We'll end fishing at either 2pm or 3pm. It's supposed to be warm, but we'll take a vote that morning, and I'll make the final decision. 2pm will be 8 hours of fishing, so that will work with the rules of how long each tournament will be.


----------



## stickum (Jul 21, 2009)

not going to be able to make it


----------



## russ010 (Jul 22, 2009)

I went out to Carter's last night and fished 7pm-12am... 4 fish in the boat, 2 keepers that might have been a pound, but I'm figuring they were just shy. I broke off 2 on the hookset because of sorry line not holding my knots.

The water level was up HIGH. If you know where that rock bluff wall is across the lake - well, you couldn't see any rock. I was pitching into trees... There is supposed to be a front coming through, with storms so hopefully fishing should be good Saturday morning. If you remember, these were the same conditions we had at our first tournament there - and the temps are going to be about the same. Water temp the last 3 times I've been have been 72-73*


----------



## russ010 (Jul 23, 2009)

fished again last night.. water level is still up - probably around 690 or so. I had 2, one decent and merky had 5 or 6 (I lost count). He had a few 14-15" fish. 

If the water level is high Saturday morning - it's going to be fun!


----------



## MerkyWaters (Jul 24, 2009)

Good luck to everyone on Sat. Looks like it is to be some good weather. 

I am going to predict Russ winning this one!!!!


----------



## lizard drager (Jul 25, 2009)

man,.......you put the jinx on him and kevin.please dont predict me and jeff ....aka team spot remover...... to win one.


----------



## russ010 (Jul 25, 2009)

haha... no worries man - if this were a night tournament maybe things would have been a little different (doubtful, but I would have been more confident).
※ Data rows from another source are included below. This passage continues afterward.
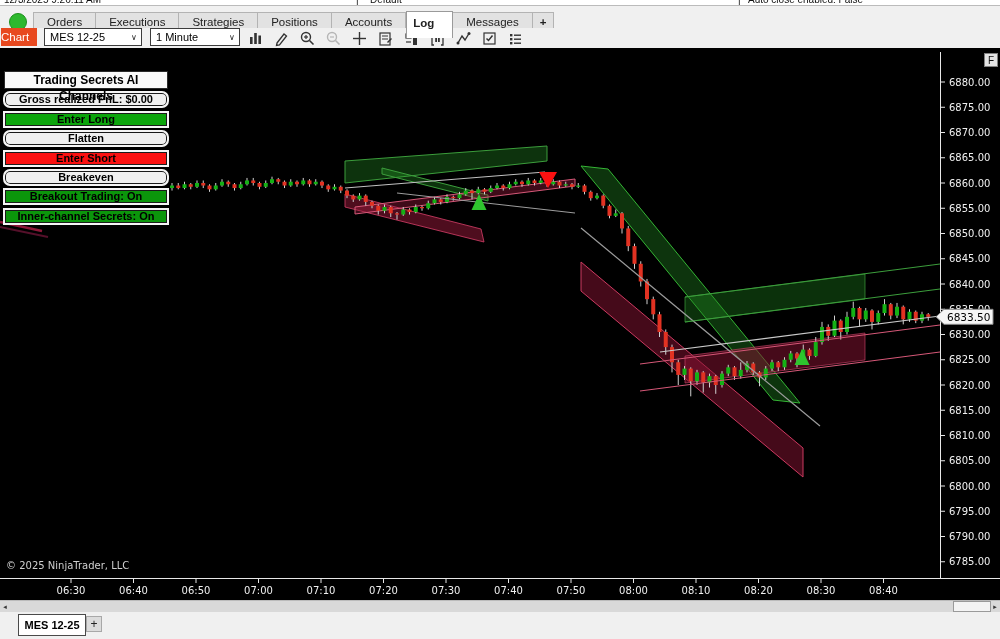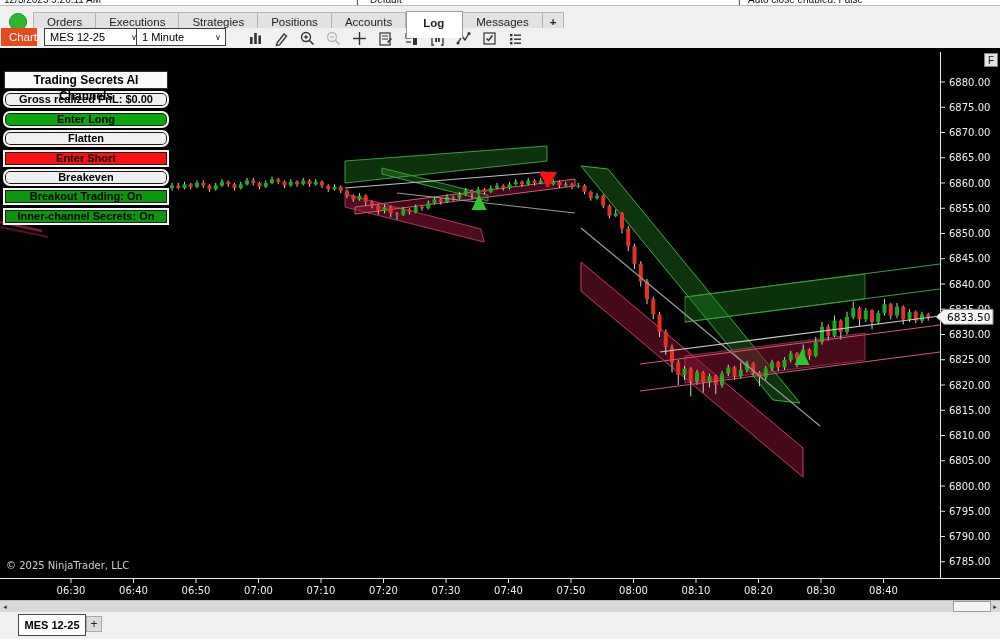--- a/index.html
+++ b/index.html
@@ -10,32 +10,32 @@
   #row0 span{position:absolute;top:-6px;font-size:10px;color:#111;white-space:nowrap;}
   
   #row1{position:absolute;left:0;top:6px;width:1000px;height:22px;background:#f0f0f0;}
   #statusDot{position:absolute;left:9px;top:7px;width:16px;height:16px;border-radius:50%;
              background:#2eb82e;border:1px solid #1d8f1d;}
   #tabs{position:absolute;left:33px;top:6px;display:flex;align-items:flex-start;}
   .tab{font-size:11.5px;color:#222;background:#e2e2e2;border:1px solid #b3b3b3;border-left:none;
        padding:3px 13px 4px 13px;height:13px;line-height:13px;cursor:default;}
   .tab:first-child{border-left:1px solid #b3b3b3;}
   .tab.active{background:#fff;font-weight:bold;border:1px solid #9a9a9a;border-bottom:none;
-              margin-top:-1px;padding:5px 18px 8px 16px;position:relative;z-index:3;}
+              margin-top:-1px;padding:5px 18px 8px 6px;position:relative;z-index:3;}
   .tab.addtab{padding:3px 7px 4px 7px;font-weight:bold;}
   
   #row2{position:absolute;left:0;top:28px;width:1000px;height:20px;background:#f0f0f0;border-bottom:1px solid #aaa;}
   #chartBtn{position:absolute;left:1px;top:0px;width:36px;height:18px;background:#e8491f;color:#fff;
-            font-size:11.5px;text-align:right;line-height:18px;}
+            font-size:11.5px;text-align:left;line-height:18px;}
   .combo{position:absolute;top:0px;height:16px;background:#fff;border:1px solid #3c3c3c;
          font-size:11px;color:#000;display:flex;align-items:center;}
   .combo .cval{flex:1;padding-left:5px;white-space:nowrap;overflow:hidden;}
   .combo .carr{width:14px;text-align:center;font-size:8px;color:#222;}
   #combo1{left:44px;width:96px;}
-  #combo2{left:136px;width:88px;}
+  #combo2{left:150px;width:88px;}
   #tbIcons{position:absolute;left:247px;top:1px;display:flex;gap:9px;align-items:center;height:18px;}
   .tbIcon{width:17px;height:17px;display:inline-block;}
   
   #chart{position:absolute;left:0;top:48px;width:1000px;height:552px;background:#000;}
   #chartTitle{position:absolute;left:6px;top:6px;color:#e8e8e8;font-size:10.5px;font-family:"DejaVu Sans",sans-serif;}
   #copyright{position:absolute;left:6px;top:512px;color:#cfcfcf;font-size:10px;font-family:"DejaVu Sans",sans-serif;}
   #plot{position:absolute;left:0;top:0;width:1000px;height:552px;}
   #fBtn{position:absolute;left:984px;top:5px;width:14px;height:14px;background:#e4e4e4;border:1px solid #808080;
         color:#111;font-size:10px;text-align:center;line-height:14px;box-sizing:border-box;}
   
@@ -497,21 +497,21 @@
         <text x="883.5" y="594" fill="#f0f0f0" font-size="10" text-anchor="middle" font-family="DejaVu Sans, sans-serif">08:40</text>
         <polygon points="936,316.825 944,309.325 993,309.325 993,324.325 944,324.325" fill="#f5f5f5" stroke="#8a8a8a" stroke-width="1"></polygon>
         <text x="947" y="320.625" fill="#000" font-size="10.5" font-family="DejaVu Sans, sans-serif">6833.50</text>
       </svg>
     <div id="copyright">© 2025 NinjaTrader, LLC</div>
     <div id="fBtn">F</div>
     <div id="panel">
       <div id="panelTitle">Trading Secrets AI Channels</div>
       <div id="panelButtons">
           <div class="pbtn default" style="line-height: 12px;">Gross realized PnL:  $0.00</div>
-          <div class="pbtn long" style="line-height: 12px; border-radius: 7px;">Enter Long</div>
+          <div class="pbtn long" style="line-height: 12px;">Enter Long</div>
           <div class="pbtn default" style="line-height: 12px;">Flatten</div>
           <div class="pbtn short" style="line-height: 12px;">Enter Short</div>
           <div class="pbtn default" style="line-height: 12px;">Breakeven</div>
           <div class="pbtn on" style="line-height: 12px;">Breakout Trading: On</div>
           <div class="pbtn on" style="line-height: 12px;">Inner-channel Secrets: On</div>
         </div>
     </div>
   </div>
 
   <div id="hscroll">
Levels at 6am this morning was 696 (I'm figuring that is full pool)

Congrats to Dale (lizard drager) and Jeff on the win - y'all showed us all out with 4 of the 11 fish weighed in..

I'm working on the website and putting in all of the results now, so give me about 30min - 1 hour and I'll have it posted. I'll reply here when it's done.

Had a great time with my 0 fish caught - thanks to Kevin for joining me on the trip... I really needed it today!


----------



## russ010 (Jul 25, 2009)

Website has been updated. Be sure to read the bottom material on the Point Standings page - it includes information for the Classic. Don't forget you have to fish atleast 5 regular season tournaments to be eligible for the Classic.

Dale - you and Jeff received over 15pts today moving you even closer to the top.

4th and 5th place are still up for grabs - 3 teams are currently fighting for 5th place - the last 3 tournaments will be the decision maker.

Carters ReReg Results - http://www.bassanglersofnorthgeorgia.com/carters72509.html

Point Standings - http://www.bassanglersofnorthgeorgia.com/pointstandings.html


----------